## Data segment
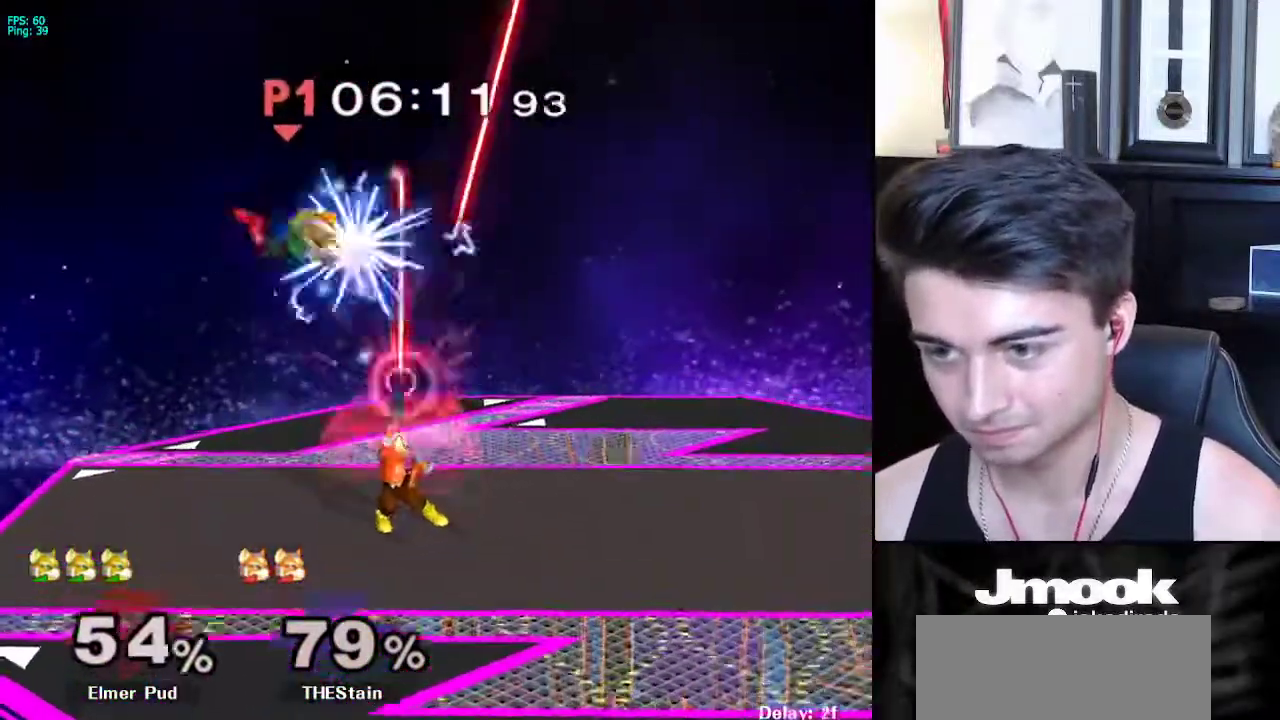
{"buttons": ["B"], "left_stick": "down", "right_stick": "center", "events": [[400, "left_stick", "down"], [450, "B", "down"]]}
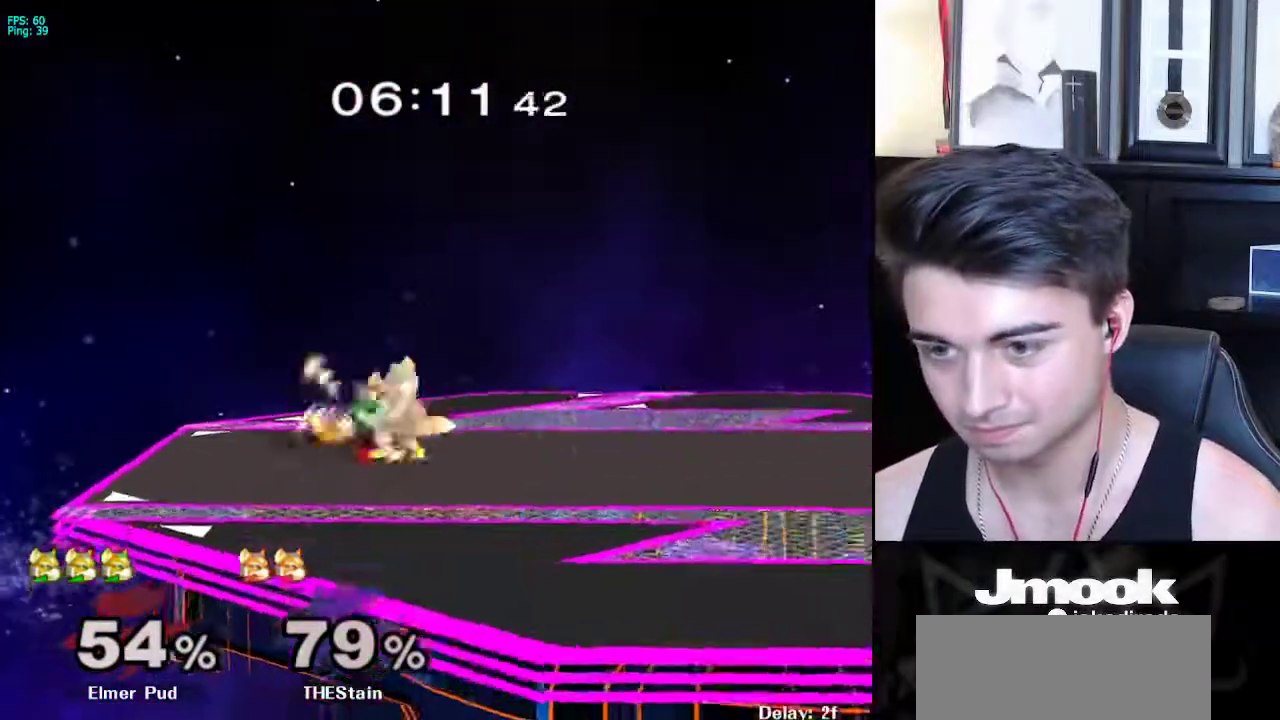
{"buttons": [], "left_stick": "center", "right_stick": "center", "events": [[17, "B", "up"], [17, "left_stick", "left"], [83, "X", "down"], [83, "left_stick", "up-right"], [150, "X", "up"], [250, "left_stick", "center"]]}
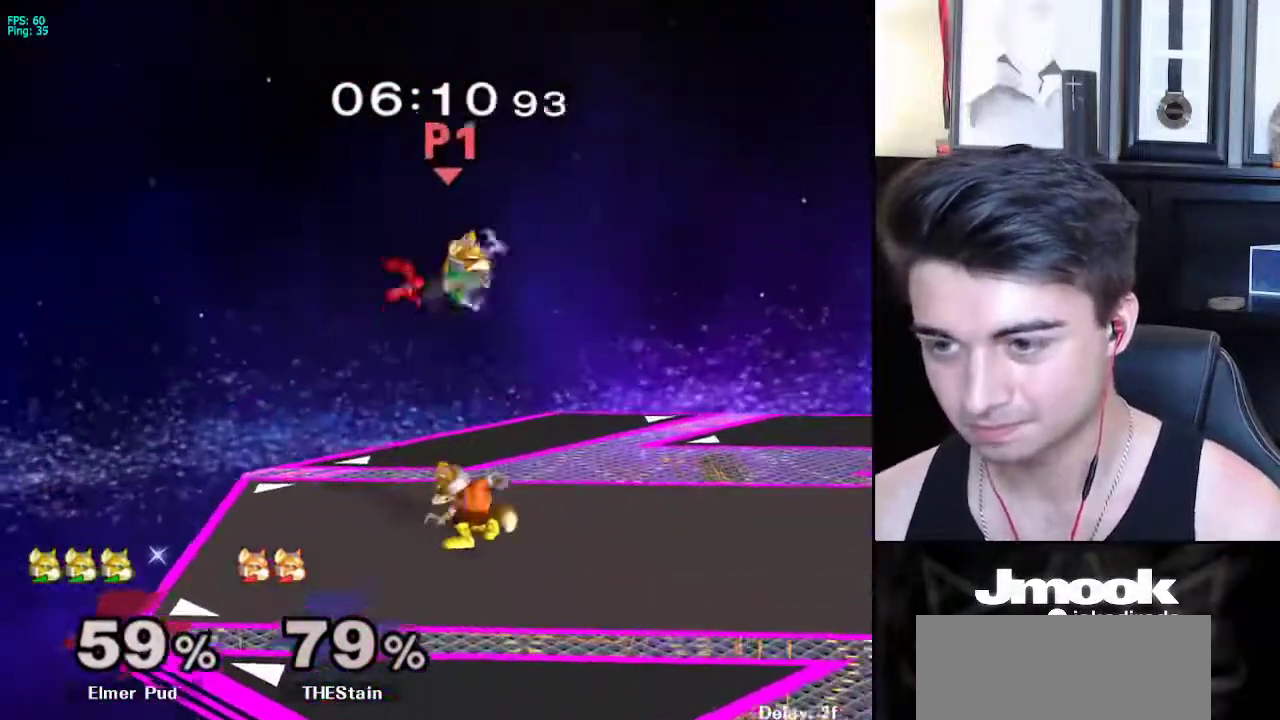
{"buttons": [], "left_stick": "left", "right_stick": "center", "events": [[50, "right_stick", "down"], [67, "left_stick", "down"], [283, "left_stick", "left"], [483, "right_stick", "center"]]}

## What is needed
Leave out the pictures, then return every line of the data exactly.

## Solution to the problem
{"buttons": ["B"], "left_stick": "down", "right_stick": "center", "events": [[400, "left_stick", "down"], [450, "B", "down"]]}
{"buttons": [], "left_stick": "center", "right_stick": "center", "events": [[17, "B", "up"], [17, "left_stick", "left"], [83, "X", "down"], [83, "left_stick", "up-right"], [150, "X", "up"], [250, "left_stick", "center"]]}
{"buttons": [], "left_stick": "left", "right_stick": "center", "events": [[50, "right_stick", "down"], [67, "left_stick", "down"], [283, "left_stick", "left"], [483, "right_stick", "center"]]}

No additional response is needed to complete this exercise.